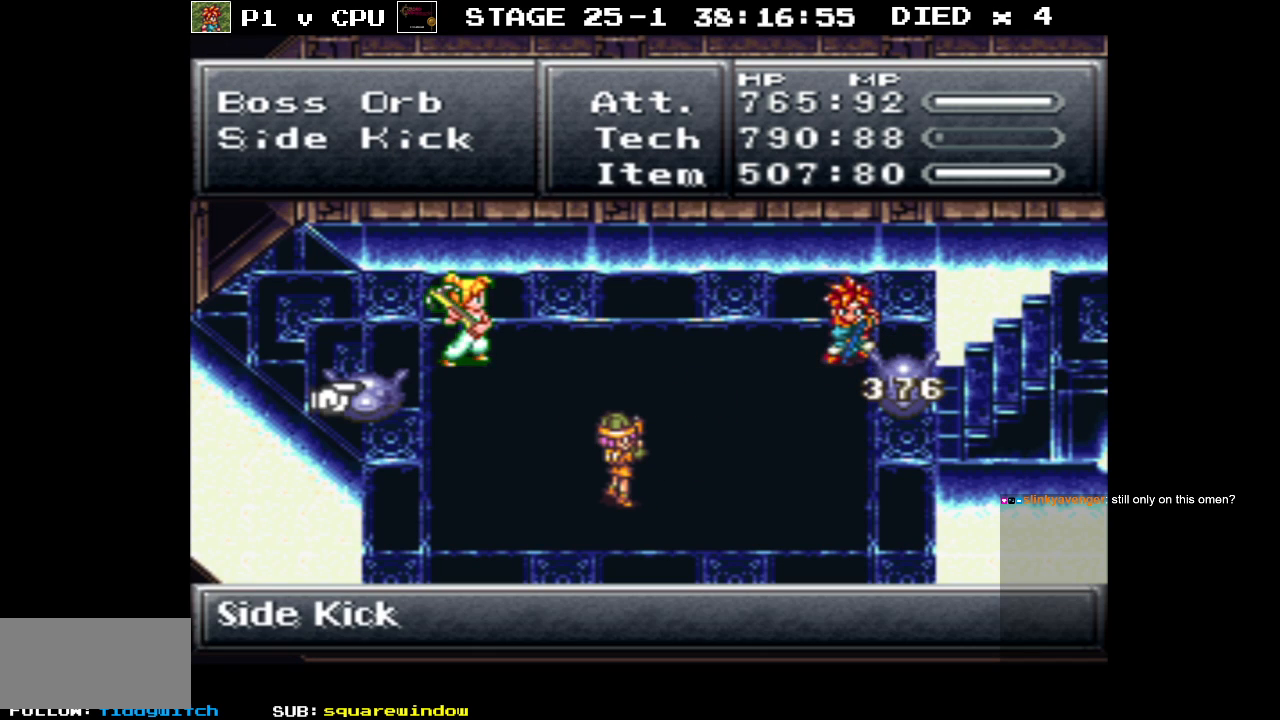
{"buttons": [], "events": [[367, "DPAD_RIGHT", "down"], [467, "DPAD_RIGHT", "up"]]}
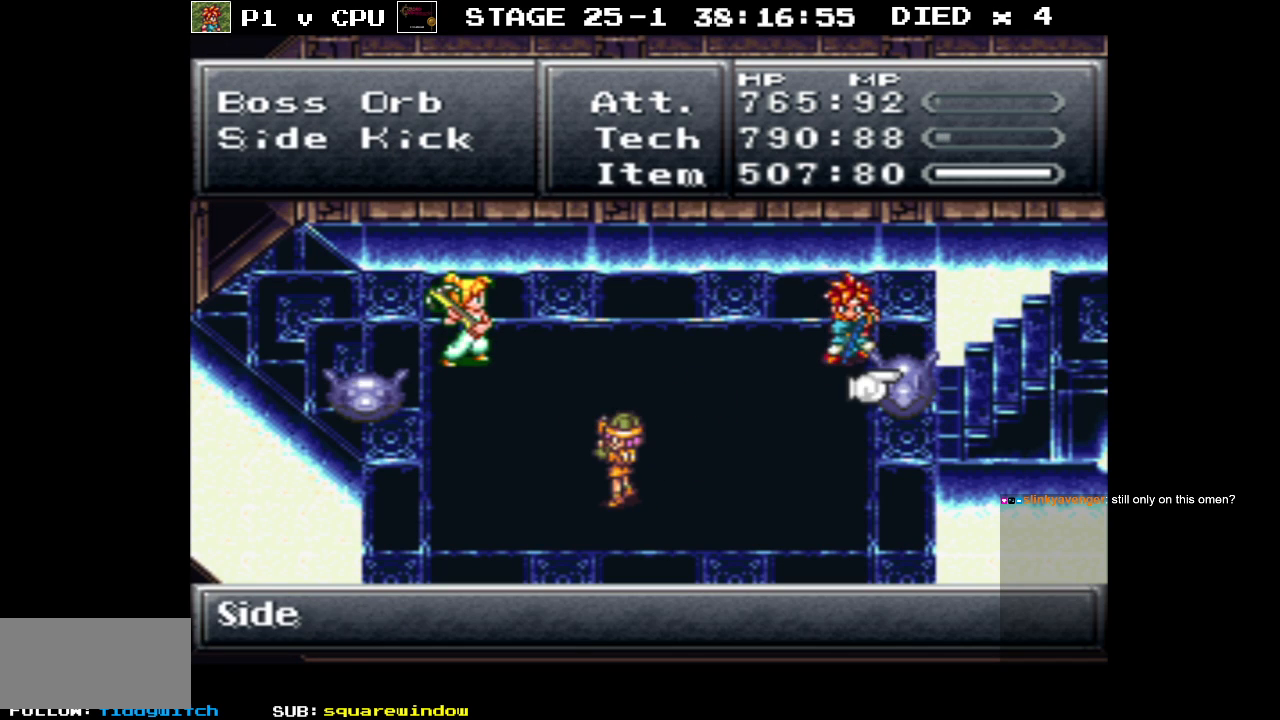
{"buttons": [], "events": [[183, "A", "down"], [300, "A", "up"]]}
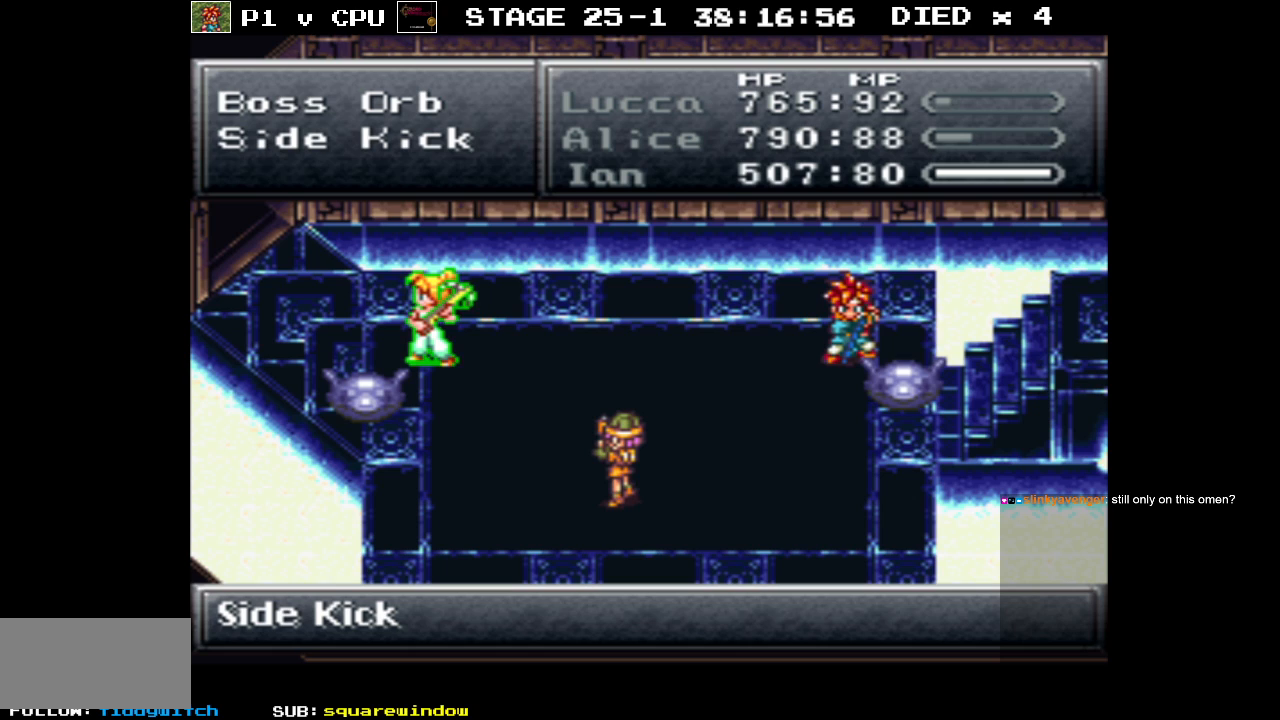
{"buttons": [], "events": []}
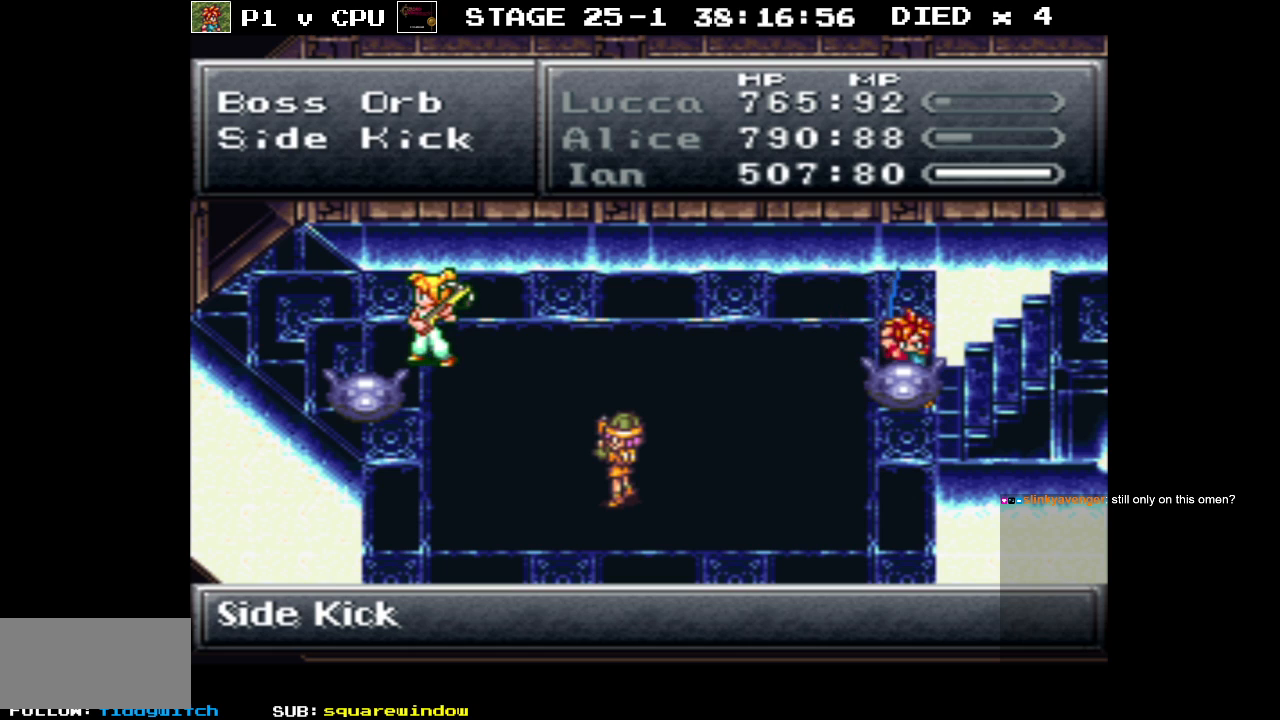
{"buttons": [], "events": []}
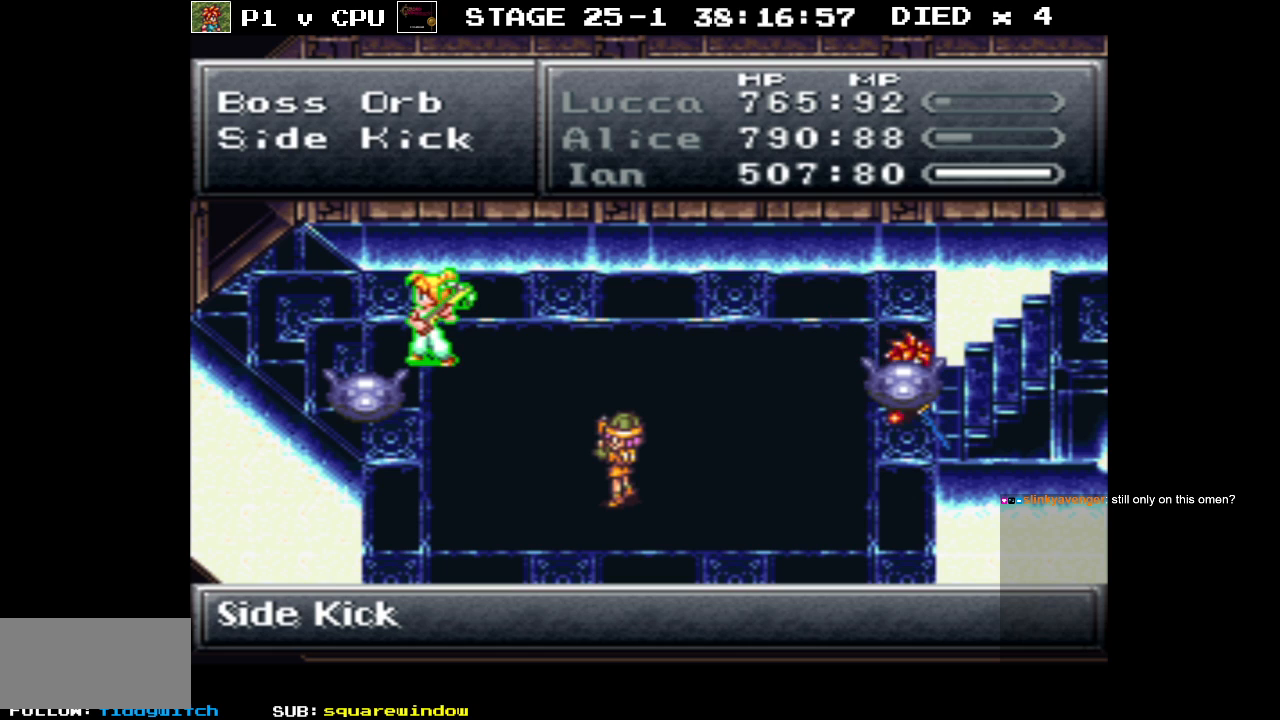
{"buttons": [], "events": []}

::::::::

WORK ITEM :: Take the entries shown above and quote them verbatim, passing over the pictures.

WRITTEN SOLUTION ::
{"buttons": [], "events": [[367, "DPAD_RIGHT", "down"], [467, "DPAD_RIGHT", "up"]]}
{"buttons": [], "events": [[183, "A", "down"], [300, "A", "up"]]}
{"buttons": [], "events": []}
{"buttons": [], "events": []}
{"buttons": [], "events": []}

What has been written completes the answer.